TRY IT: Return, exactly and in full, the lines of the records below starting at the one with "[451,103,563,116] aquellos interesados" and ending at the one with "[457,559,710,575] // What's", and no other lines.

Change detection outputs
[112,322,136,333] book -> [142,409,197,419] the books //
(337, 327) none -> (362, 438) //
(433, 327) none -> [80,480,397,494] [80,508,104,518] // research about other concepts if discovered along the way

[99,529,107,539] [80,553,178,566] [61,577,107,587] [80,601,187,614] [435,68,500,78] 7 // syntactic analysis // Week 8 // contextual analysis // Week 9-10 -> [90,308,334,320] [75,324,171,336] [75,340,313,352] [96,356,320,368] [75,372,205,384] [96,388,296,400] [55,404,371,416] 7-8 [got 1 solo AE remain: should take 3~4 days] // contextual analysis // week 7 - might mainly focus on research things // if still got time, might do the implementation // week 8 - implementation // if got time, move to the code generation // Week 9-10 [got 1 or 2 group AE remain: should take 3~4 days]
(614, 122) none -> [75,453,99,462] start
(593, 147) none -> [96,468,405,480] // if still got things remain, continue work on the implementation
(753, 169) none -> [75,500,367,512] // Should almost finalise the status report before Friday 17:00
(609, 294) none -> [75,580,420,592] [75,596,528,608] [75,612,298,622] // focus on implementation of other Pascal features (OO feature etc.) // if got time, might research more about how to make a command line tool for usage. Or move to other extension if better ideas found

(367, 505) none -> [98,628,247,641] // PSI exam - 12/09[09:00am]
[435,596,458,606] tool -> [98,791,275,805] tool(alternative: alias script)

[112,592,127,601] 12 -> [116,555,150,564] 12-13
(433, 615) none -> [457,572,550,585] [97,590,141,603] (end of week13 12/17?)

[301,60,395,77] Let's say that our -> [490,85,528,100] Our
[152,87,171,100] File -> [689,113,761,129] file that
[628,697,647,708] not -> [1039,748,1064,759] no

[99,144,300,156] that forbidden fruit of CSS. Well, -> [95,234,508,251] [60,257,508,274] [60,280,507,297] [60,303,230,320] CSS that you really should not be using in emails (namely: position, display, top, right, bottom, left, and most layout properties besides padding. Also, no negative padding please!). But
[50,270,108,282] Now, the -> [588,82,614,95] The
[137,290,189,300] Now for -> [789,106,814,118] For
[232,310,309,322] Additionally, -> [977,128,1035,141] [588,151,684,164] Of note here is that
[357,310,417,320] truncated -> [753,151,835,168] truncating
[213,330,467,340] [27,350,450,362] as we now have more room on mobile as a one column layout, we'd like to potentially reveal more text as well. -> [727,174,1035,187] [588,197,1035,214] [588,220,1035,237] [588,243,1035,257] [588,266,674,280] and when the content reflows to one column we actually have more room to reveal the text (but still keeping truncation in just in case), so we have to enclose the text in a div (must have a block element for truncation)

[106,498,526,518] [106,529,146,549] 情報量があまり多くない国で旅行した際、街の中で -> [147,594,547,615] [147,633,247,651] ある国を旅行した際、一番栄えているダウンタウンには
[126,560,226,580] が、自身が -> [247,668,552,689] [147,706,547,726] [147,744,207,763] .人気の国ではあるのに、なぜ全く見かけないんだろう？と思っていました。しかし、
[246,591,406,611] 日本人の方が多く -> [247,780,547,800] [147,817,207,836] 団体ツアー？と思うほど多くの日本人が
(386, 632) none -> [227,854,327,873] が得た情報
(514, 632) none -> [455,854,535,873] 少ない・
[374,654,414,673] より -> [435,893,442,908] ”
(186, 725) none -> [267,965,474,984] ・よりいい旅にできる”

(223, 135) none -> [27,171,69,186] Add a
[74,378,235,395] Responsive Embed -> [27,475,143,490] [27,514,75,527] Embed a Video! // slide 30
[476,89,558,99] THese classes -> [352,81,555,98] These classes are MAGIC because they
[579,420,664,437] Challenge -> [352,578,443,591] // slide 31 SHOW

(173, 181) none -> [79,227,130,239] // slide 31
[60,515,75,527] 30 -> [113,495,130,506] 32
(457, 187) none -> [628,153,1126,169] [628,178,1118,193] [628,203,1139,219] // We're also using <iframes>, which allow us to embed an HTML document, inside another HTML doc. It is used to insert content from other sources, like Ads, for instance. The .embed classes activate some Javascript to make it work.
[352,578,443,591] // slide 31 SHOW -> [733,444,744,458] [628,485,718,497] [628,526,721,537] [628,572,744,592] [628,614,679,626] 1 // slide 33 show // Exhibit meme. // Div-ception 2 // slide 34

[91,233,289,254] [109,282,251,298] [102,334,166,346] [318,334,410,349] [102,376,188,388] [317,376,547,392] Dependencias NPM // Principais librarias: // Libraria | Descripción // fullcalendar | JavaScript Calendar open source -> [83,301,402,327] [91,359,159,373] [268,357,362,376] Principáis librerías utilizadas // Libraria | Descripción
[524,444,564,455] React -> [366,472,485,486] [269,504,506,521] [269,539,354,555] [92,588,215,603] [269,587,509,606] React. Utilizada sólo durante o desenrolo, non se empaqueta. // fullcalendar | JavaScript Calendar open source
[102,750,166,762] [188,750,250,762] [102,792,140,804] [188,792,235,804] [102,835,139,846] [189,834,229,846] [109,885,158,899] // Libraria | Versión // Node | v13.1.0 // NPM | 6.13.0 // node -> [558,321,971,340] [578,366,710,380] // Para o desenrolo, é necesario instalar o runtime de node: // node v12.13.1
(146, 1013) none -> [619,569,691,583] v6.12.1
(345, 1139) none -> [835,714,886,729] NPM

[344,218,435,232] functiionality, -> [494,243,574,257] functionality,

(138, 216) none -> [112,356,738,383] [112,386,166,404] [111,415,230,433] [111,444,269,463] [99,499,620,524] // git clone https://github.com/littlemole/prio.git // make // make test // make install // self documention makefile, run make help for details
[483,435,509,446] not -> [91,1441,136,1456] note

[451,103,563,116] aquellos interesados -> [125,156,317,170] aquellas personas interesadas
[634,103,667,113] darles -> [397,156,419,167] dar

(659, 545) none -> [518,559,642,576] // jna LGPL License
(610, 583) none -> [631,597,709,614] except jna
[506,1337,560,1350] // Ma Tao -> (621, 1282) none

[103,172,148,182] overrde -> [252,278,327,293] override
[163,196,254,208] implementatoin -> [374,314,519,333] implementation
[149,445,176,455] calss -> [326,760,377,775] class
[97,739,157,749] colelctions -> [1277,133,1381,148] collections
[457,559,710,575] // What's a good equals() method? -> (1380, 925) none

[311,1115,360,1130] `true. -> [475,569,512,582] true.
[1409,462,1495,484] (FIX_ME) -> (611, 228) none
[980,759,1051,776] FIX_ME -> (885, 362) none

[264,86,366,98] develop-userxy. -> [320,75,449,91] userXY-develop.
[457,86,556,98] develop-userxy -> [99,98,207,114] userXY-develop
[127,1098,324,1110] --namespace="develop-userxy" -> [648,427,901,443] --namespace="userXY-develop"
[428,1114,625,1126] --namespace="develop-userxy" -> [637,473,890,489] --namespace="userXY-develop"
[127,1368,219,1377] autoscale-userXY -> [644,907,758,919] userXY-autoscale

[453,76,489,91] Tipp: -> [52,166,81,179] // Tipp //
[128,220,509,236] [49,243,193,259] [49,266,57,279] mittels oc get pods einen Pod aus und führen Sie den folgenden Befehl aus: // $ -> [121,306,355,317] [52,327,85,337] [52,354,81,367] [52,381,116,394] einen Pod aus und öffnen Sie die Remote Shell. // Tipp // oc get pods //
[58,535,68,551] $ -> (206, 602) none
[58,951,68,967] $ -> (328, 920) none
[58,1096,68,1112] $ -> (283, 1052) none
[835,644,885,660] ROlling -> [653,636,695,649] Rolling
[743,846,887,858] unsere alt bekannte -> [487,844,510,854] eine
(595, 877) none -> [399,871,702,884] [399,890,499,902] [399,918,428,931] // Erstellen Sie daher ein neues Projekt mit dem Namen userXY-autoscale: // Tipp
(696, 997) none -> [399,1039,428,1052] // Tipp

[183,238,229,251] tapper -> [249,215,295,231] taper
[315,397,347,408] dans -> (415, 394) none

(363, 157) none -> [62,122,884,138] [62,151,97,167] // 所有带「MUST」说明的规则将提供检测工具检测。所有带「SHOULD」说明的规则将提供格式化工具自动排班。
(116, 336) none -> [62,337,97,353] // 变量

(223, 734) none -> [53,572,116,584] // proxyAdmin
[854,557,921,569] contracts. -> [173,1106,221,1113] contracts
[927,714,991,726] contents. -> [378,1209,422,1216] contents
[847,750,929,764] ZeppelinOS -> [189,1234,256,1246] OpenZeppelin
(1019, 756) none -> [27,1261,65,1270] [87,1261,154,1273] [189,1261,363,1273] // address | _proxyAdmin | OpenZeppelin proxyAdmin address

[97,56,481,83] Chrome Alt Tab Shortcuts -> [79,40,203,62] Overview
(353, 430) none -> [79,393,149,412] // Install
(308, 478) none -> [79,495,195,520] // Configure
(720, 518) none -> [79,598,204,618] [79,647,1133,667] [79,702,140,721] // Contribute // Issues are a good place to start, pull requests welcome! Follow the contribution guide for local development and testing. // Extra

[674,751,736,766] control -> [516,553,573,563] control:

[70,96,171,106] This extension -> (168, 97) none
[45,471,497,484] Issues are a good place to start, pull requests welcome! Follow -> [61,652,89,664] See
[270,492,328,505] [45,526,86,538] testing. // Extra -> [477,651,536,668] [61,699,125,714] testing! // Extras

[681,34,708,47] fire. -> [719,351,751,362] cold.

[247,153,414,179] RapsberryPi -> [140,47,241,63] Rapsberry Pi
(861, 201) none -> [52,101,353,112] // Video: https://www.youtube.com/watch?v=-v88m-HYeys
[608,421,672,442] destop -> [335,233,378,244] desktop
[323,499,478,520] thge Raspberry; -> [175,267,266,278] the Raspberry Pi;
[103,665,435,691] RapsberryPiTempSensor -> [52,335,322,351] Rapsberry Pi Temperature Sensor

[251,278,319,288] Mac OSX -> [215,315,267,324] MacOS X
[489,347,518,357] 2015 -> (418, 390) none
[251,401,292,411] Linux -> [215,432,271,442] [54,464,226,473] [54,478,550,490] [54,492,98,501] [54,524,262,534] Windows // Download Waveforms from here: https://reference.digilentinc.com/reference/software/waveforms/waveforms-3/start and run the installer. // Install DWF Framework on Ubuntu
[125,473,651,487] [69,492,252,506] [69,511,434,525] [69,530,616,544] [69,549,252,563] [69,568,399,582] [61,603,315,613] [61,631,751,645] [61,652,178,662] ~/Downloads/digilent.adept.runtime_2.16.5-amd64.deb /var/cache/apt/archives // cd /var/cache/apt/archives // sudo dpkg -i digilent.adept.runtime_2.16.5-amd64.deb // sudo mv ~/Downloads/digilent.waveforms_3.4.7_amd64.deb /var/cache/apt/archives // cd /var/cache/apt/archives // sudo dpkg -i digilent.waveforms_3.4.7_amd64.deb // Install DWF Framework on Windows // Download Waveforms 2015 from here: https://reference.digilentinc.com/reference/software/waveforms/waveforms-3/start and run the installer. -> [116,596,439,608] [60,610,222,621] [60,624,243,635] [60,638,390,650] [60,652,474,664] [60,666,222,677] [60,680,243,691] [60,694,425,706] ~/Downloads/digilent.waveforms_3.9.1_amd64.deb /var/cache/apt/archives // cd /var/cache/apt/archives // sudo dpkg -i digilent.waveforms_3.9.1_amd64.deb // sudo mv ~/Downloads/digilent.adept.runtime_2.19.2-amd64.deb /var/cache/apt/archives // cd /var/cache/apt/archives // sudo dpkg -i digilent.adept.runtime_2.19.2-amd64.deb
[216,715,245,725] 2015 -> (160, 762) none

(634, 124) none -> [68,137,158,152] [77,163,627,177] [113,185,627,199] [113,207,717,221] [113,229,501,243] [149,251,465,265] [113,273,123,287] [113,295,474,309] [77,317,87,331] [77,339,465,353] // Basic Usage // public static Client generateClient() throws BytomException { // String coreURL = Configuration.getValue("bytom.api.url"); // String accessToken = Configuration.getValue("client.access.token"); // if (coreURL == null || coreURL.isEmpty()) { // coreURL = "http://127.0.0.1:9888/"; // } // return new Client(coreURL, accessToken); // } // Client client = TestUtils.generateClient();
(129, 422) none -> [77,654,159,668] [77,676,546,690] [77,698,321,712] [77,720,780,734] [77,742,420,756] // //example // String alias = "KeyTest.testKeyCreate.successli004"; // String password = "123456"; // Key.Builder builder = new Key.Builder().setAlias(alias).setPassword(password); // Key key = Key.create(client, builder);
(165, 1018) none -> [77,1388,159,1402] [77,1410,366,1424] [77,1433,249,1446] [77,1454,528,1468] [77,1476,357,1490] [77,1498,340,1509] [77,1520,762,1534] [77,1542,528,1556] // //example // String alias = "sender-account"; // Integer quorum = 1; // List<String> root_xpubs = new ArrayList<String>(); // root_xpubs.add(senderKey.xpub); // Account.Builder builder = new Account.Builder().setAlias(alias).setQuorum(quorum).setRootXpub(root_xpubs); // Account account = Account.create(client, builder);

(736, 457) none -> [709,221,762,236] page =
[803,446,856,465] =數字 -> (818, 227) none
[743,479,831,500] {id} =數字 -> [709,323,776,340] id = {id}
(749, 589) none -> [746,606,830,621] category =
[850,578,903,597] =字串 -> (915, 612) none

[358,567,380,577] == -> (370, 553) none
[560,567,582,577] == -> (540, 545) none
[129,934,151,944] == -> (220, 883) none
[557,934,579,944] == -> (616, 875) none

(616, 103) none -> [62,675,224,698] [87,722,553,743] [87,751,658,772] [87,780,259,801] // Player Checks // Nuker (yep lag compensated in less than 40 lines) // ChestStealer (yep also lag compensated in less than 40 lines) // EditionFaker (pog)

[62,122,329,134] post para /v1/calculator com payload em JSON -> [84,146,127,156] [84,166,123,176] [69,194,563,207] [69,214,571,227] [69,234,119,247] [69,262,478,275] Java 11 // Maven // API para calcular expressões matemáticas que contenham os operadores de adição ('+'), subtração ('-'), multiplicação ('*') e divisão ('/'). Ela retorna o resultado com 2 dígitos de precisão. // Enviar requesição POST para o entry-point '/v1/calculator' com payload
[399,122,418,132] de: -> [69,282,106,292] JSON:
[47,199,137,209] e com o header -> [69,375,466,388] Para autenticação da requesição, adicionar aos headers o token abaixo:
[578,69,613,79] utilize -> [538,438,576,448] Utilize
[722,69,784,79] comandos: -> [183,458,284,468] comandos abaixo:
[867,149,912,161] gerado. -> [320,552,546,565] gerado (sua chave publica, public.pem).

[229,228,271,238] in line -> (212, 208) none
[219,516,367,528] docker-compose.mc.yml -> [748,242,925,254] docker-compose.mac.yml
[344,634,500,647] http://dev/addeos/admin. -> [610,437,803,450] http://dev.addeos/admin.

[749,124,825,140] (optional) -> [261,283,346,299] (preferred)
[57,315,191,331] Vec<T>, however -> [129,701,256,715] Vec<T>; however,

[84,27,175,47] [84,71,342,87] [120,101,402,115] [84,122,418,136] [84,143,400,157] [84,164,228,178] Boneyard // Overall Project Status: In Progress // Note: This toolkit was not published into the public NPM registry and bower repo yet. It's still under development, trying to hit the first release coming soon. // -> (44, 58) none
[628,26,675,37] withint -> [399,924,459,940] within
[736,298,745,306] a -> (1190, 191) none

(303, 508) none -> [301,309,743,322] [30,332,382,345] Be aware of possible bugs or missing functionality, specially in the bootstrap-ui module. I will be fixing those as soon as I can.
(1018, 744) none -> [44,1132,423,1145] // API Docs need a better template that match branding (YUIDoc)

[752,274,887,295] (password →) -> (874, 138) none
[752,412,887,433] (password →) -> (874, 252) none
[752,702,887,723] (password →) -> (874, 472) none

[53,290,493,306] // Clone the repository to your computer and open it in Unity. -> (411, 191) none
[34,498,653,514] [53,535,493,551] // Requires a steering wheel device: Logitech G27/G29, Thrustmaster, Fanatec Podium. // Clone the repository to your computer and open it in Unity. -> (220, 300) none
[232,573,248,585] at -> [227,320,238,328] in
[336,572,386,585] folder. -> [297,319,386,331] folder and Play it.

ANSWER SECTION:
[451,103,563,116] aquellos interesados -> [125,156,317,170] aquellas personas interesadas
[634,103,667,113] darles -> [397,156,419,167] dar

(659, 545) none -> [518,559,642,576] // jna LGPL License
(610, 583) none -> [631,597,709,614] except jna
[506,1337,560,1350] // Ma Tao -> (621, 1282) none

[103,172,148,182] overrde -> [252,278,327,293] override
[163,196,254,208] implementatoin -> [374,314,519,333] implementation
[149,445,176,455] calss -> [326,760,377,775] class
[97,739,157,749] colelctions -> [1277,133,1381,148] collections
[457,559,710,575] // What's a good equals() method? -> (1380, 925) none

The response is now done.